His views based on experiences gathered from a close range came at the "Development Economics Conference" jointly arranged at a city hotel by BRAC Institute of Governance and Development and International Growth Center.
The government started introducing the electronic filing systems in Deputy Commissioner (DC) offices back in 2013. An e-filing system allows the local administrators to digitize files and letters and also enables them to move within the system digitally.
The Deputy Commissioners can also observe how a certain file moves along the systems, identify where a file is located, and how many days it has been there from the system dashboard on his computer.
It also enables them to monitor the performance of each officer working under him or her - who is holding how many files at the end of the day or month and how many days it takes an officer to process a file.
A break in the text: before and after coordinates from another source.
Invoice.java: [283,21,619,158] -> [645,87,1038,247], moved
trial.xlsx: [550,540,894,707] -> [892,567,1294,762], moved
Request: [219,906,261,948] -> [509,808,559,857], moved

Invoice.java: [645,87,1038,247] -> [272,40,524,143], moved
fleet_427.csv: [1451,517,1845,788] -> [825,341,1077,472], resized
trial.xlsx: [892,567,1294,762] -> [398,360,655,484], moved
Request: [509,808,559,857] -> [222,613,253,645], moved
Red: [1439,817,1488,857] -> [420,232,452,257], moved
Focusing on this initiative, Dr. Mashiur said, "If you define the disposal not as a process of transferring file from one place to another but look at what service the citizens want, who has the legal authority to deliver that service, is that service being granted within a reasonable amount of time and after taking proper evidence, that would give us a proper understanding of how e-filing system is working."
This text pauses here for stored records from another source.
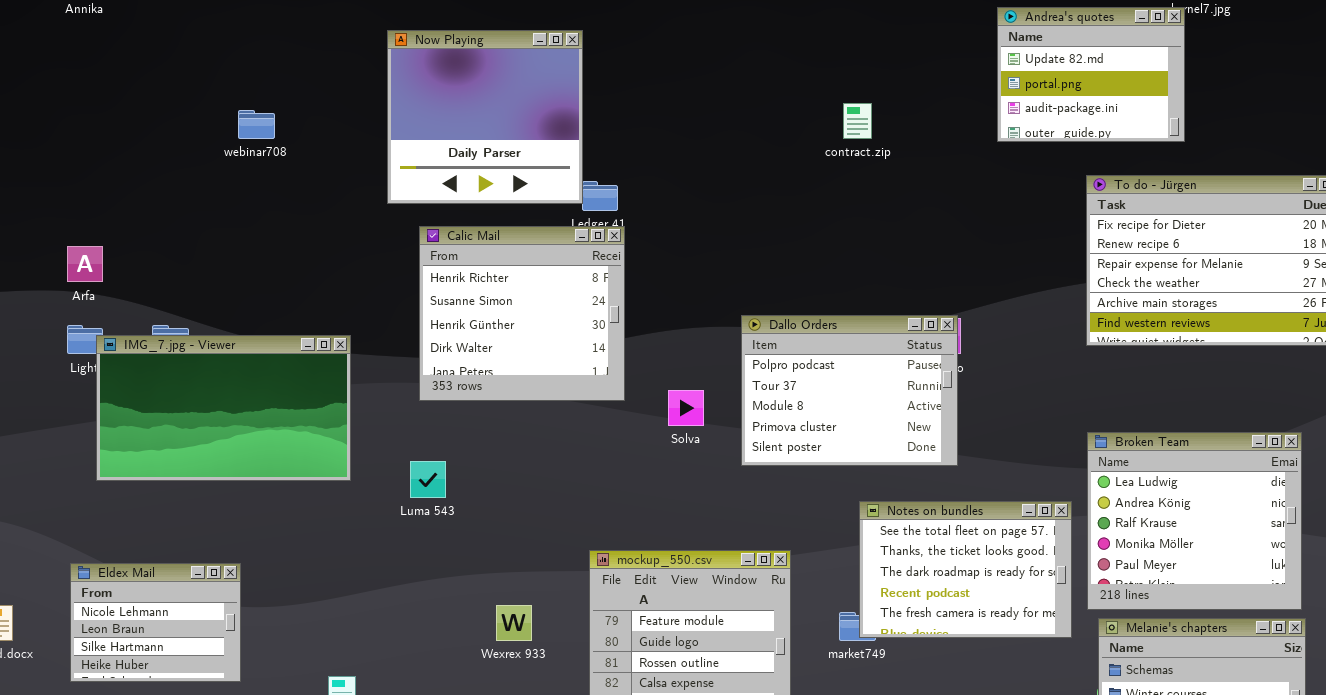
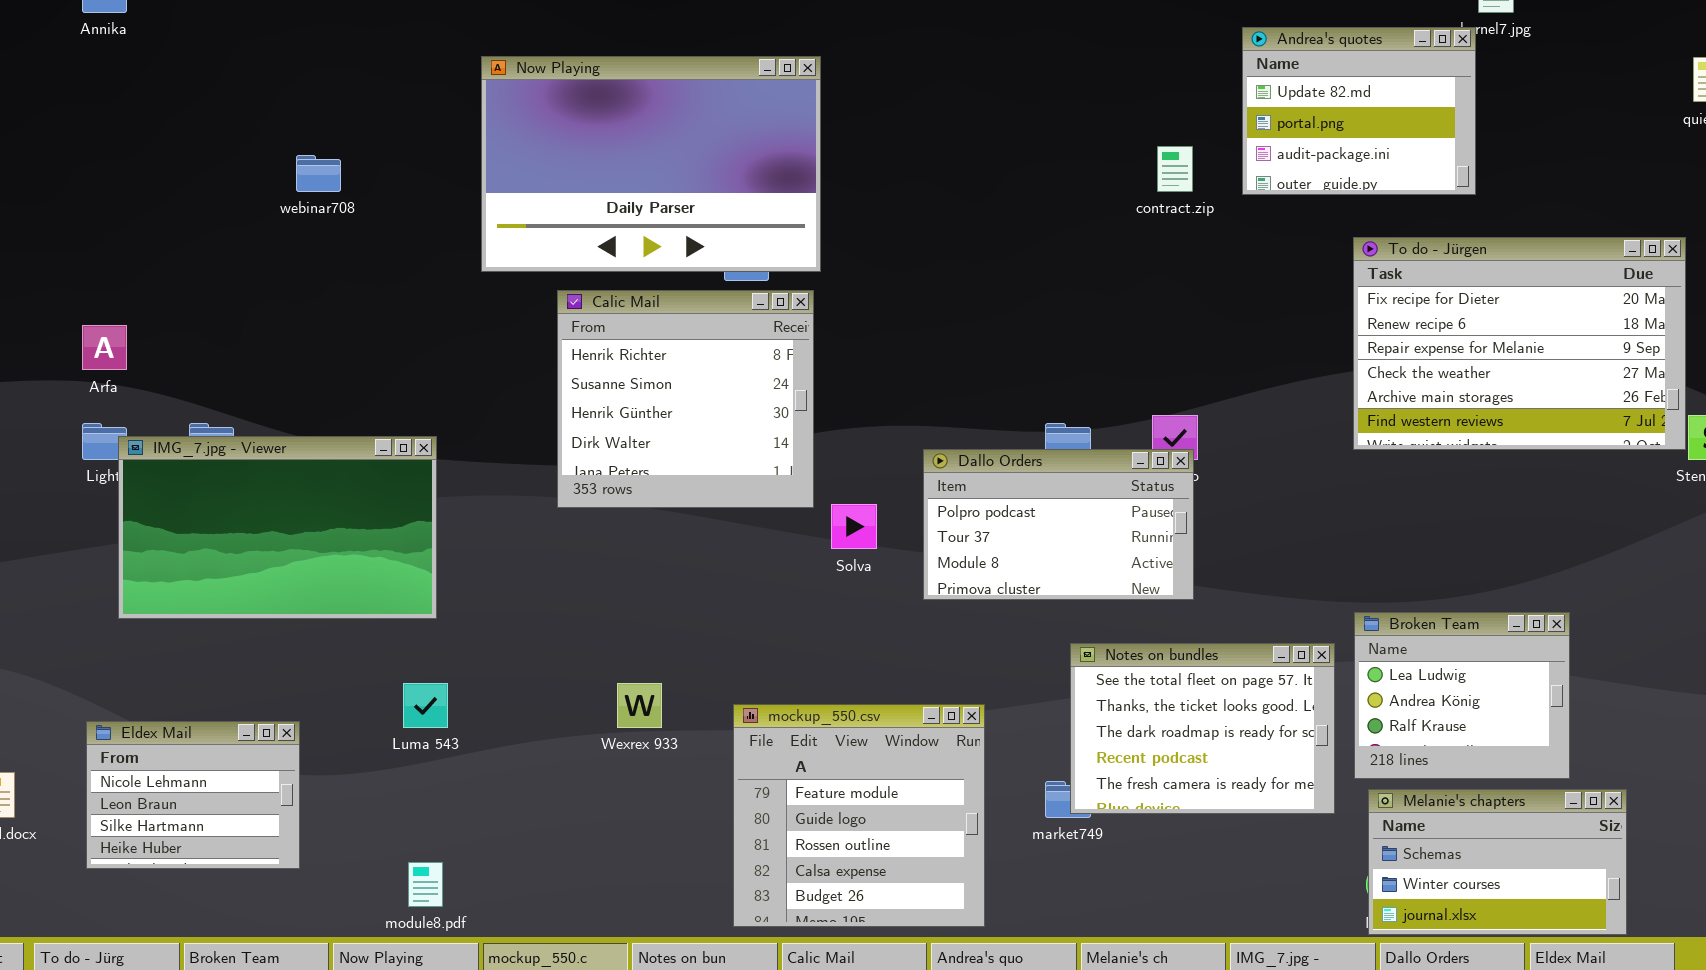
Now Playing: [387,30,583,204] -> [481,56,821,272], resized
contract.zip: [843,103,872,139] -> [1157,146,1193,192], moved
Calic Mail: [419,226,625,401] -> [557,290,814,508], moved
Dallo Orders: [741,315,958,466] -> [923,449,1194,600], resized
Broken Team: [1087,432,1302,610] -> [1354,612,1570,779], resized
Luma 543: [410,461,446,498] -> [403,683,448,728], moved
Wexrex 933: [496,605,532,641] -> [617,683,662,728], moved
"What we have tended to do is that in order to avoid the wrong decision being taken, we have distributed the duty. So, nobody knows when and how the decision will be taken," the PM adviser added.
Earlier during the daylong conference, national and international experts focused on infrastructural development, agriculture, rural-to-urban migration as well as the effects of climate change on migration.
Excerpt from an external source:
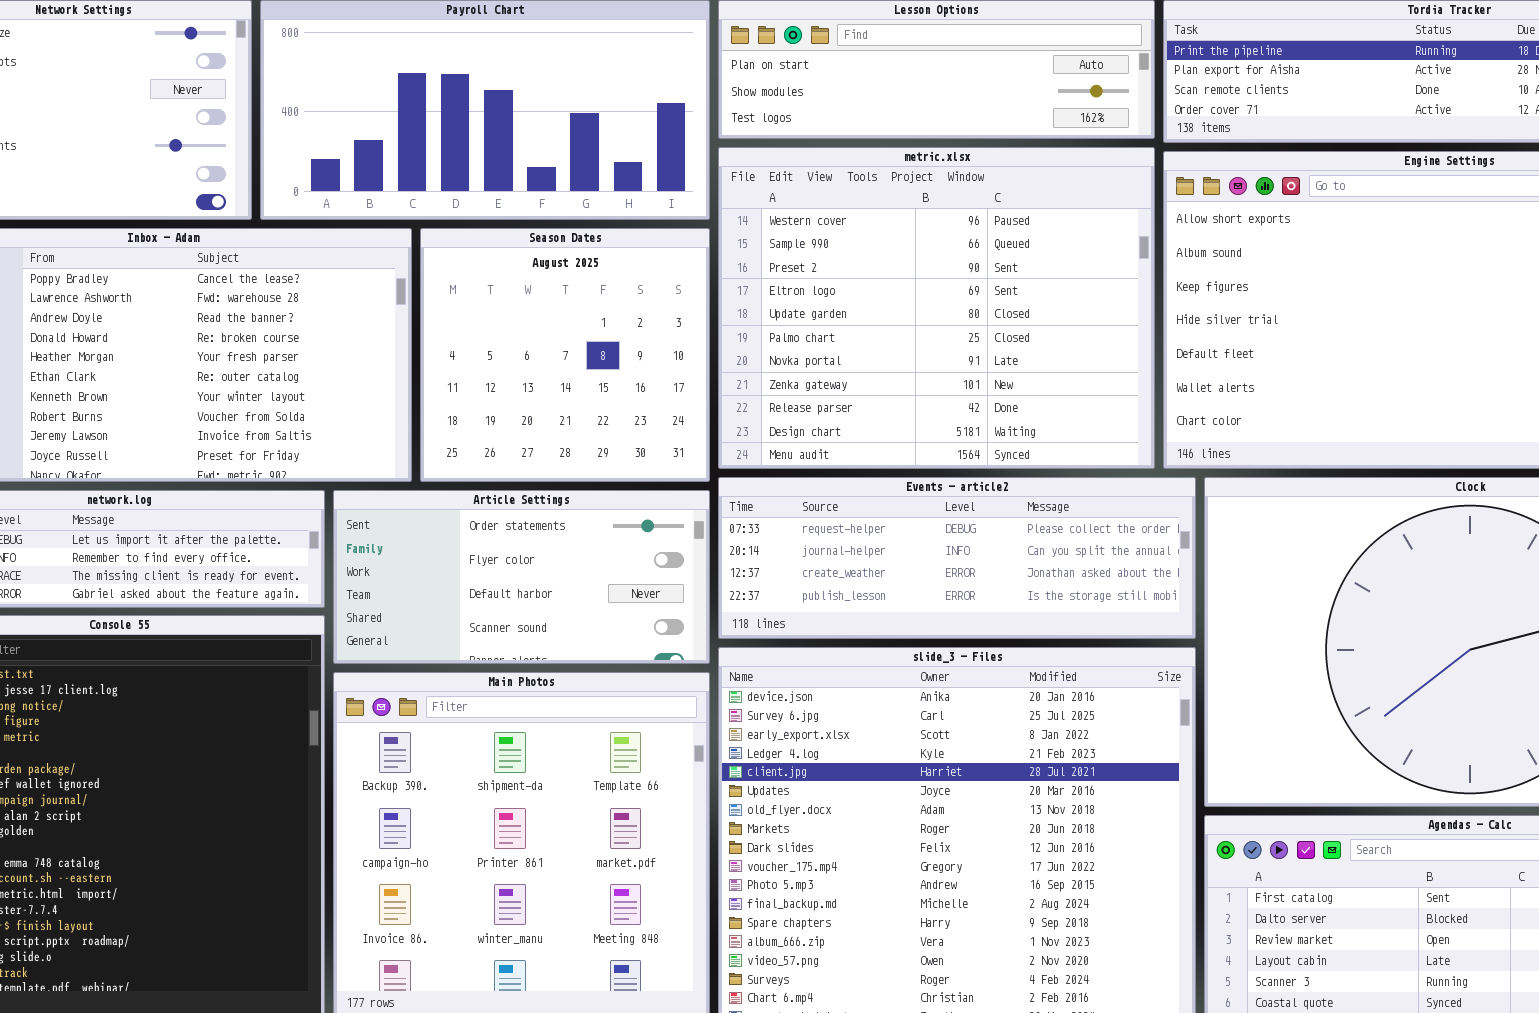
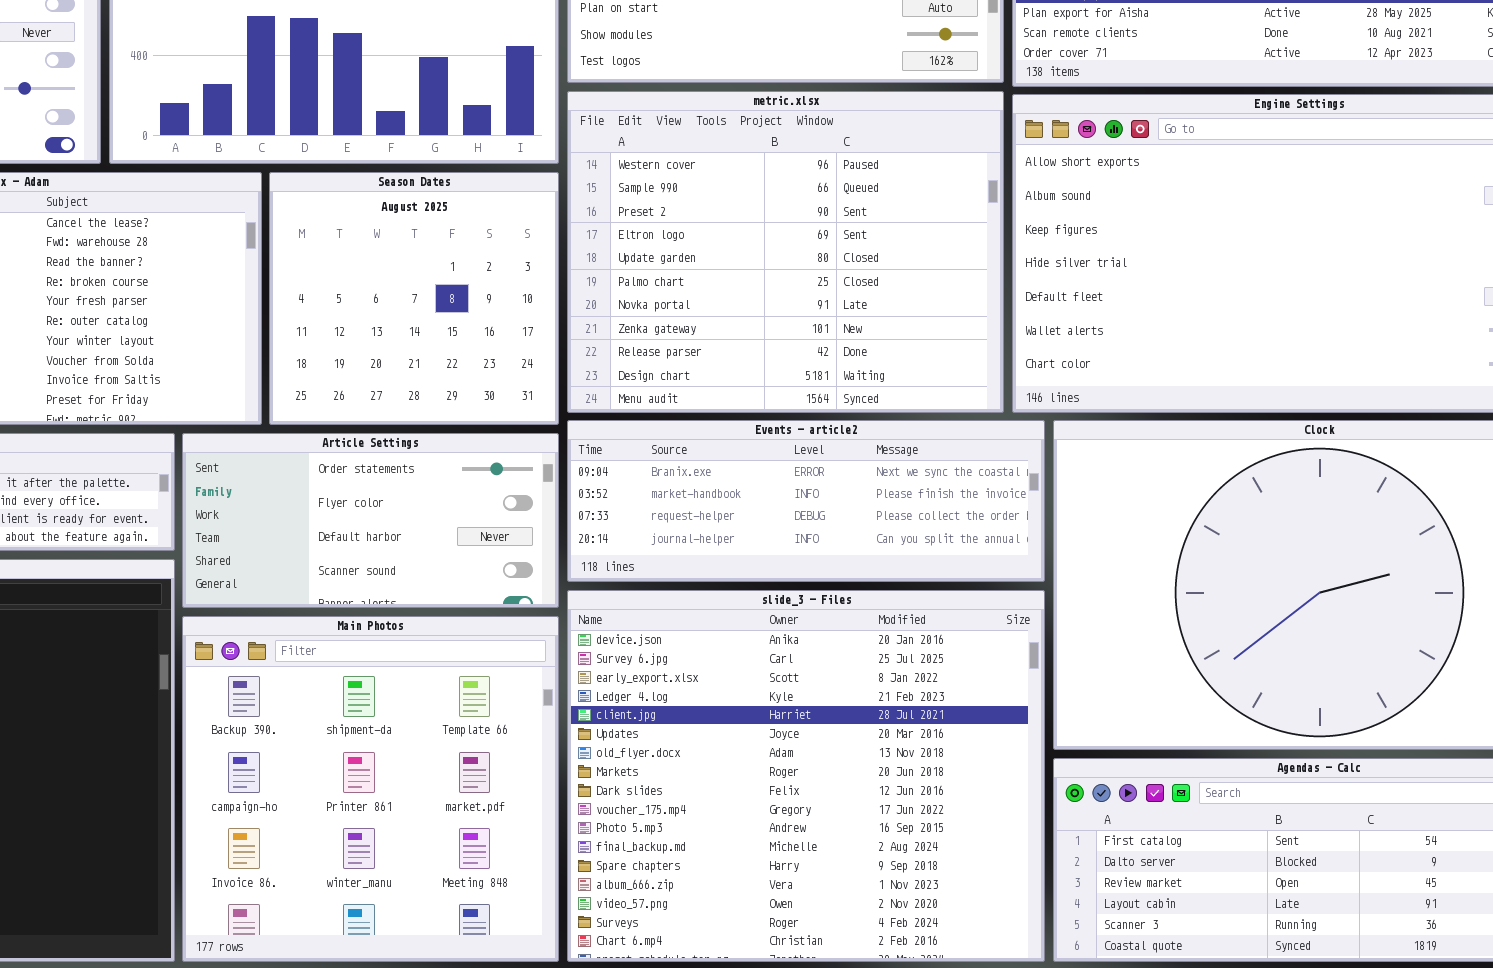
Events - article2: [718,477,1196,639] -> [567,420,1045,582], scrolled up 2 rows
Based on a research carried out on the garment workers of Bangladesh, Emily Breza of Harvard University said introducing electronic payment of workers' wages through banking channels tends to show substantial increase in their savings while increasing financial inclusion.
"Such uptake of banking facilities is higher among the women," she added.
Focusing on the reason for seasonal migration of rural people in Bangladesh, Mushfiq Mobarak of Yale University noted that during September-to-November period each year, there is usually a substantial fall in the demand for labour and wages in rural areas of northern Bangladesh while the price of essentials go up.
"This creates a seasonal poverty in those rural areas, which is the driving force behind seasonal migration," he added.
Highlighting the general equilibrium effects of emigration on rural labour market, he noted that people can be three and a half times more productive in urban areas than rural areas.
Focusing the correlation between employment generation, mass wellbeing and infrastructural development, Minjaj Mahmud of Bangladesh Institute of Development Studies said in the first 10 years after the construction of Jamuna Bridge, there had been a substantial increase in the number of nonagricultural employments in the surrounding areas and total employment in Sirajganj had actually increased by 4 percent in-between 1998 and 2008.
"Infrastructural development helps market integration which ultimately feeds the national growth and boosts industrialization process," said Member of the Planning Commission Professor Dr. Shamsul Alam, who chaired the first two sessions of the conference.
Eminent economist Prof Wahiduddin Mahmud also spoke on the occasion.